
    If we’re having this discussion based purely on genetics and our primeval history, then is there other information we should consider?

    I’m pretty sure that back in cave-dwelling days women were pretty resourceful, strong and capable. Men would go out hunting and women had to fend for themselves.

    Do you have more information about our genetic history that can help us here?

    1. hi Karin, thanks for your comment!

      This is exactly the issue: the movies (and books) often portray women who need protection. My point was that the audiences, and mainly women audiences, like this. My question then was, why is that, and also, is this in opposition to characters that pass the Bechdel tests? My conclusion was that it wasn´t, because I think both of these characteristics exist in real life, in one person.

      There are two points in your comment I wouldn´t agree with:

      1. Women needing protection does not mean that they are helpless. They might be strong and independent women, with their own job, etc, who still find themselves in a position where they need protection. I´ll give you an example: a woman (a very strong and positive character in a book) is about to be crushed between two cars. There is a “prospective mate” (who is, by the way, superhuman) who saves her because he´s so strong that he can bend metal. The guy is “larger than life”, I realize, so it´s not possible in real life, but – women love it! I love it! It´s a bestseller and a blockbuster. And thinking of why women like this (and many other similar examples), my assumption was that this was genetic: women want to see protective male because they might find themselves in a situation where they or their children might need it (http://www.reinventingaging.org/mens-health/why-women-are-attracted-to-big-muscles/ , http://en.wikibooks.org/wiki/Relationships/How_Women_Select_Men, http://www.jasnh.com/a8.htm , http://www.psychologytoday.com/articles/200901/neanderthink-the-appeal-the-bad-boy ).

## DATA UNDER STUDY

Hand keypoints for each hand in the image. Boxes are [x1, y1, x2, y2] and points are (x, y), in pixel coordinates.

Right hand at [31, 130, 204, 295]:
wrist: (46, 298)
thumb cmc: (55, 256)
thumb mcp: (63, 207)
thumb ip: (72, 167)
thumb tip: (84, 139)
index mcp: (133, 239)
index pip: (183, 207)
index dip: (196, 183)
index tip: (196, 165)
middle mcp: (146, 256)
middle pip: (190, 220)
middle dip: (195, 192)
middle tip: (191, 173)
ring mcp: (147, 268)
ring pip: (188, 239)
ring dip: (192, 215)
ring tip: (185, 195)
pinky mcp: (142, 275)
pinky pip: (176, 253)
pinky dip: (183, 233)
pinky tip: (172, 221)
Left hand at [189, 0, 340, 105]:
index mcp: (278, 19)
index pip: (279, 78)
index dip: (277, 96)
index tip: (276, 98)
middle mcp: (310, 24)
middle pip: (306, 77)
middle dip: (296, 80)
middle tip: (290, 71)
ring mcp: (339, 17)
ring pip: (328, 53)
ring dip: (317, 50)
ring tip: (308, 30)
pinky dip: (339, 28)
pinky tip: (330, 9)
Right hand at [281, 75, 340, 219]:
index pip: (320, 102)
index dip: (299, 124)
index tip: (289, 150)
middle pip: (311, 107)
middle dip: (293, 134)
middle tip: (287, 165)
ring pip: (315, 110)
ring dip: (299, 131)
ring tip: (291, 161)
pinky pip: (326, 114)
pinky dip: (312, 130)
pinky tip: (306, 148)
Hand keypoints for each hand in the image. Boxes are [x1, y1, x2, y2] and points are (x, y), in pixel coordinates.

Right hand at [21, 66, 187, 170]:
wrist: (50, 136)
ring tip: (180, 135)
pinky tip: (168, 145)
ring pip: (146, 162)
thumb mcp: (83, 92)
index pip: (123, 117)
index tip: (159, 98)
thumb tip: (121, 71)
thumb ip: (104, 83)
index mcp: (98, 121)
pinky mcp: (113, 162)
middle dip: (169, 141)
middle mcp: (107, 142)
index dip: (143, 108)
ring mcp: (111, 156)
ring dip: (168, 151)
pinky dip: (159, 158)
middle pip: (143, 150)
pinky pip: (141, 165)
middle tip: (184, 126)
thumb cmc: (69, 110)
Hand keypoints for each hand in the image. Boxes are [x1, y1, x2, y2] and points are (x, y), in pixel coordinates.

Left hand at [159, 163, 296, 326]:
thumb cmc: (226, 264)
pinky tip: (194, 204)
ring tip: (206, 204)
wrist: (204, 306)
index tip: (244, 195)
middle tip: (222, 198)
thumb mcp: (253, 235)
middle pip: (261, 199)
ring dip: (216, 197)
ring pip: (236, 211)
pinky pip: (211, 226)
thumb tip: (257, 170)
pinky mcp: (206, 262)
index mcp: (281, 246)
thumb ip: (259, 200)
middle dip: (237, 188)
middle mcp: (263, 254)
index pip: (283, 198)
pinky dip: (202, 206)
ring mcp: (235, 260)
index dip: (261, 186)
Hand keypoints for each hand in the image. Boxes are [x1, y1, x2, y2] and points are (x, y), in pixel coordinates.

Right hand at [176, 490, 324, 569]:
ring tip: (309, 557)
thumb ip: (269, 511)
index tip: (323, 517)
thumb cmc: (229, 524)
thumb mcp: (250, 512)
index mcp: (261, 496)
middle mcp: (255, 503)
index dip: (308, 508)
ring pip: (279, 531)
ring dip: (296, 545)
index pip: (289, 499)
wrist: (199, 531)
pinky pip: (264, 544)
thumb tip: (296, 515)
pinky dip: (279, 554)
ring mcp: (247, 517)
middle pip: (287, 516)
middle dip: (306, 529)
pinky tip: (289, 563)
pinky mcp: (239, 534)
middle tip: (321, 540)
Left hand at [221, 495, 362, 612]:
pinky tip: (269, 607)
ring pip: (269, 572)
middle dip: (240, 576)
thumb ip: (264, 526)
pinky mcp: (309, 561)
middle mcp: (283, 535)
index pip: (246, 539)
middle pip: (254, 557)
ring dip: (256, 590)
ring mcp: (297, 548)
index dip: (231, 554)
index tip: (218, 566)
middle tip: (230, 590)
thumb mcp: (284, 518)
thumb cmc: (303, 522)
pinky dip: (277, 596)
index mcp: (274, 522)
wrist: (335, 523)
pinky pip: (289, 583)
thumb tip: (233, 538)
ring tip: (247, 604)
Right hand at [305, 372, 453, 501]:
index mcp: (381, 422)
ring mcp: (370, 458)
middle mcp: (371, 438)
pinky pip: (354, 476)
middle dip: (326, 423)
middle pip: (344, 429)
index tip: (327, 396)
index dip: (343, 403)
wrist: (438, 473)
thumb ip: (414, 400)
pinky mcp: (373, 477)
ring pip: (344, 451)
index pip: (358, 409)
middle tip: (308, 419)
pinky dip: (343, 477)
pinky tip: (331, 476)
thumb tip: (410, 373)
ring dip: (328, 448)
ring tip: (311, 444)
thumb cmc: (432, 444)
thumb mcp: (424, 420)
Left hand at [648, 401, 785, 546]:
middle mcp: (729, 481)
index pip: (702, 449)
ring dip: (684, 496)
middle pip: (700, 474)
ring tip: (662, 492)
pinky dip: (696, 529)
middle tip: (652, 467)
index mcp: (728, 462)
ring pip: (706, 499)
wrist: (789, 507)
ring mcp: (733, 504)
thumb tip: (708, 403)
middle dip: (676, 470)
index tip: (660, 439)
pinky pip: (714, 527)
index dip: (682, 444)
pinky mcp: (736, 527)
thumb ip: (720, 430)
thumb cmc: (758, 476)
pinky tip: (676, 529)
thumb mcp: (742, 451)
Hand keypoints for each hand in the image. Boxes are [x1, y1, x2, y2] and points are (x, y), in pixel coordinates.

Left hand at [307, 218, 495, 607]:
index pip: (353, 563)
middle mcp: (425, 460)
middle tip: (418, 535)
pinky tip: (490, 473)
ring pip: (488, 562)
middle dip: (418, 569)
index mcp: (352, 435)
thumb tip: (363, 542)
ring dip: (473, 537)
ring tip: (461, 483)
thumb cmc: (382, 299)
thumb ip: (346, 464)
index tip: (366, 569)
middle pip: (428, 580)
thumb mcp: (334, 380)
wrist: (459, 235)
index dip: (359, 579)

## EXPLORE THE MATERIAL
a – In the comment thread, what makes the "prospective mate" able to save the woman who is about to be crushed between two cars?
b – Render this sentence from the comment thread in Spanish: "Men would go out hunting and women had to fend for themselves."
c – Resume the comment thread on women needing protection, starting after its final sentence.
The items come from a different source than the comment thread.

## SOLVED PROBLEMS
a – He is so strong that he can bend metal.

b – Los hombres salían a cazar y las mujeres tenían que valerse por sí mismas.

c –
      2. Fact is that women are generally physically weaker, even in cave-dwelling days (http://www.ncbi.nlm.nih.gov/pubmed/8477683 ). That, however, has nothing to do with gender discrimination. It is ok to be physically weaker, or choose the same gender for ones’ love partner, or have different color of the skin, and have same human rights to others. The fact that there are differences between women and men, does not undermine women´s human rights, whatever these differences are.

      So my point was that this instinctive predisposition (I want someone who will protect me and my children if I need it) goes hand-in-hand with the Bechdel-pass type of character (strong, smart and independent) because I think both are real. The difference is that the latter one we see in movies a lot less than the first one, which is something I criticize, and was the point of the blog.

      But, it´s only my view 🙂
      Let me know if it´s clearer now.
      Thanks again for commenting!

      1. Hiya
        Thanks for the thoughtful reply.

        I suppose I disagree that women love seeing other women as damsel in distress and in need of protection. I definitely agree with you that there is some science behind the attraction to the ‘neanderthal’ type dude. Heck, my dude at home ticks some of those boxes (in a modern kinda way).

        I guess I take issue with movies (as do you) that tend to only show women as ‘damsel in distress’ and less able to save themselves than is realistic. Sometimes we get a great female character who fends for herself, contributes to the team during the whole film and then in the last couple of scenes either does something idiotic, is knocked unconscious and needs rescuing. That’s just annoying half the time.

        I would love to see a film that portrays strong hunky men (which I personally quite like) alongside capable women who don’t act like idiots. It’s the storyline which irks me, not the characters themselves as much.

        Buffy the Vampire Slayer is actually a good example of what I’m talking about. Her love-interest is a hunky man, strong and capable of protecting her, however she doesn’t need him to step in and ‘save her’ or fight her battles. She is capable in her own right, but still drawn to him.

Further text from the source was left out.